Project demand in trans care

The Platform Diversity in Sex and Gender has received a grant for a new project. With an interdisciplinary team research will be conducted next year into explanations for the increase in the demand for transgender care. ‘This is not just a medical issue. It is certainly also a social issue.'

On demand by the Ministry of Health, Welfare and Sport, ZonMw invited tenders for various projects related to healthcare for transgender persons. In 2022, our research group focuses on providing a scientific explanation for the rise in demand in transgender care. We will take into account societal change, engage with the perspectives of a broad range of transgender persons as well as care practitioners and experts, and pay attention to the role of media.

More information about the project: Looking for an explanation of the increase in transgender care | Radboud Recharge

banner mgwc

Visit the website of our focus group study: My Gender, Whose Care?

Bekijk deze flyer voor meer informatie over alle lopende transgender onderzoeken van ZonMw: Flyer onderzoek transgenderzorg (pdf, 42 kB)

The Team

This project is conducted by our research team, along with members of the platform:

Aafke Uilhoorn (they/them), is a junior reseracher at the platform. They have a background in medicine, Health Humanities and Global Health. They find it important to contribute towards care for marginalised persons and have focused on transgender and genderdiverse persons in the past years. Aafke wrote their master's thesis on binarism in Dutch transgender care and, together with three others, founded the non-profit foundation Treat it Queer ( Within this project, Aafke mainly works on organizing focus groups.

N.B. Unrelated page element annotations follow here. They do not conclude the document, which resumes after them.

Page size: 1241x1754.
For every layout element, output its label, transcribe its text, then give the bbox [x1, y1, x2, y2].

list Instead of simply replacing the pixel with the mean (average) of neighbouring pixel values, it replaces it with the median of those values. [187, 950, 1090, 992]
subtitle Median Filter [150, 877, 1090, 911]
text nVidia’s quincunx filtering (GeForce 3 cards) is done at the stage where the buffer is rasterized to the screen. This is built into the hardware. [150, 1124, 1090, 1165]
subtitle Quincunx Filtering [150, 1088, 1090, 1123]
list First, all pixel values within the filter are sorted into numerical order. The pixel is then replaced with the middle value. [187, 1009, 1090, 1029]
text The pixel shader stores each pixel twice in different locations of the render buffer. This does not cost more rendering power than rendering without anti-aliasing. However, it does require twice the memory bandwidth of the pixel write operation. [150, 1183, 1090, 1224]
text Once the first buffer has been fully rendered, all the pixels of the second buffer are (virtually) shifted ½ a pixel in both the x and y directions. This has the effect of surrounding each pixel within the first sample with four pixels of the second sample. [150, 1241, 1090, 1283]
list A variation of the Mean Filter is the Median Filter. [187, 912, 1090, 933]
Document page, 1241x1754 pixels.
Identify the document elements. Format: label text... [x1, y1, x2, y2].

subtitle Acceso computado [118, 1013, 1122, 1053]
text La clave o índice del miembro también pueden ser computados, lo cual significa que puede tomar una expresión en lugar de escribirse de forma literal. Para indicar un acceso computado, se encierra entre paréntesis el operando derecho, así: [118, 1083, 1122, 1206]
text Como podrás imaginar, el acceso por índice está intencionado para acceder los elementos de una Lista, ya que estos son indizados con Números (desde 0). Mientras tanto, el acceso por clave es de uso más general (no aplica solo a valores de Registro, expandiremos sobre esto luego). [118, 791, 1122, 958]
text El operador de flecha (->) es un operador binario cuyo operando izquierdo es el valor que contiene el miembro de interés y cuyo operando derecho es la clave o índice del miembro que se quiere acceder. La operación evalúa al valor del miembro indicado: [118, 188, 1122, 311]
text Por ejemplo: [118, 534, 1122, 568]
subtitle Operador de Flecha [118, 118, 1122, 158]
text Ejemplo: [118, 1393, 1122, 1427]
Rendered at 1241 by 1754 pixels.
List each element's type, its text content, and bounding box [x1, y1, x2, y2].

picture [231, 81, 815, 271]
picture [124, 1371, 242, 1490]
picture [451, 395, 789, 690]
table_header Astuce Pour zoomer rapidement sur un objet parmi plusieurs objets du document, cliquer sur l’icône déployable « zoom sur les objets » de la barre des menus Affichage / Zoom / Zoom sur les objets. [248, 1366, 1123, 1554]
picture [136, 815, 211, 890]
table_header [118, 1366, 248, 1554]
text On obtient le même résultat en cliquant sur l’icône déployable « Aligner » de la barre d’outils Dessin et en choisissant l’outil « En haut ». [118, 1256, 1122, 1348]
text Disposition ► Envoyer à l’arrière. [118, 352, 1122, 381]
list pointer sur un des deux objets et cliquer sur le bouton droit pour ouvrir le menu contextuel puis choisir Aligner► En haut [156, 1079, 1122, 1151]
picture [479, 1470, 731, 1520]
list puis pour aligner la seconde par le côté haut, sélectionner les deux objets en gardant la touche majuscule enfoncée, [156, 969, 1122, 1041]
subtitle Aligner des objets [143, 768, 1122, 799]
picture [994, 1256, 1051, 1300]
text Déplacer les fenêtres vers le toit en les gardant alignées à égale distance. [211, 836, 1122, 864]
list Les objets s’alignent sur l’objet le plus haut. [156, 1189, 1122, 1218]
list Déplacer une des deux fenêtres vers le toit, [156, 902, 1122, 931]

Charlie Loopuijt (they/them) is a junior researcher working for the Project Trans Care on the platform. With a background in Pedagogical Sciences as well as in Sociology, Charlie is an interdisciplinary researcher in the field of queer health. Their work centers itself around marginalized individual’s social identities, especially people with identities that fall outside of binary boxes (e.g. bi+, non-binary, and bicultural people), how this shapes their lives, and how their identities influence well-being. Charlie is engaged in theorizing in “non-binary ways of thinking’’ and what this may mean for how we perceive and navigate the social world. Charlie is keen on thinking outside the binary in all aspects of life.

Ilona Plug (she/her) researches from a linguistic and communication-sciences point of view how traditional and social media report about transgender issues, and to what extent there differences between the media and throughout time.

Marion Wasserbauer (she/her) coordinates this project as a post-doc researcher. Starting from november 2020, she facilitates the practical organisation of the platform, as well as the collaboration with regards to content among the members of the platform and with external partners. Marion finds it important to build a bridge between care and medical sciences, humanities and social sciences, and the lived experience and needs of intersex and transgender persons. Her PhD in Social Sciences (UAntwerp, 2018), investigated the roles of music in LGBTQ lives. The LGBTQI community, diversity in sex, gender and sexuality have formed the main interest in her research and activism since 2013.

Wolter de Boer (he/him) studied clinical psychology and medical anthropology. He works as a junior researcher within the project about the changing demand for transgender healthcare. He tries to relate various studies and theories about gender and transgender healthcare to each other, in order to clarify recent developments in transgender healthcare.